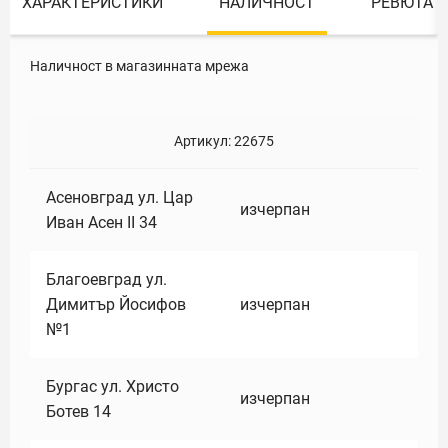
ХАРАКТЕРИСТИКИ
НАЛИЧНОСТ
РЕВЮТА
Наличност в магазинната мрежа
Артикул:
22675
Асеновград ул. Цар
изчерпан
Иван Асен II 34
Благоевград ул.
Димитър Йосифов
изчерпан
№1
Бургас ул. Христо
изчерпан
Ботев 14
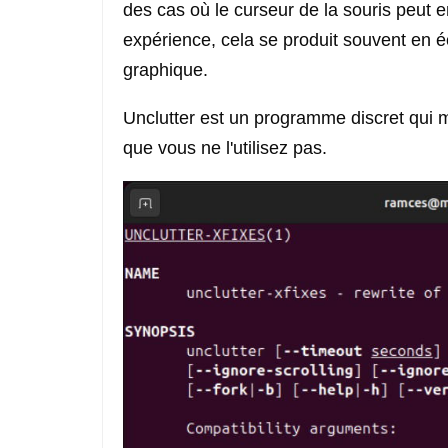
des cas où le curseur de la souris peut
expérience, cela se produit souvent en écr
graphique.
Unclutter est un programme discret qui 
que vous ne l'utilisez pas.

++++++++

Assigned task: Reproduce the material above in full, exactly, with no images.

Output of the task:
ХАРАКТЕРИСТИКИ
НАЛИЧНОСТ
РЕВЮТА
Наличност в магазинната мрежа
Артикул:
22675
Асеновград ул. Цар
изчерпан
Иван Асен II 34
Благоевград ул.
Димитър Йосифов
изчерпан
№1
Бургас ул. Христо
изчерпан
Ботев 14
des cas où le curseur de la souris peut
expérience, cela se produit souvent en écr
graphique.
Unclutter est un programme discret qui 
que vous ne l'utilisez pas.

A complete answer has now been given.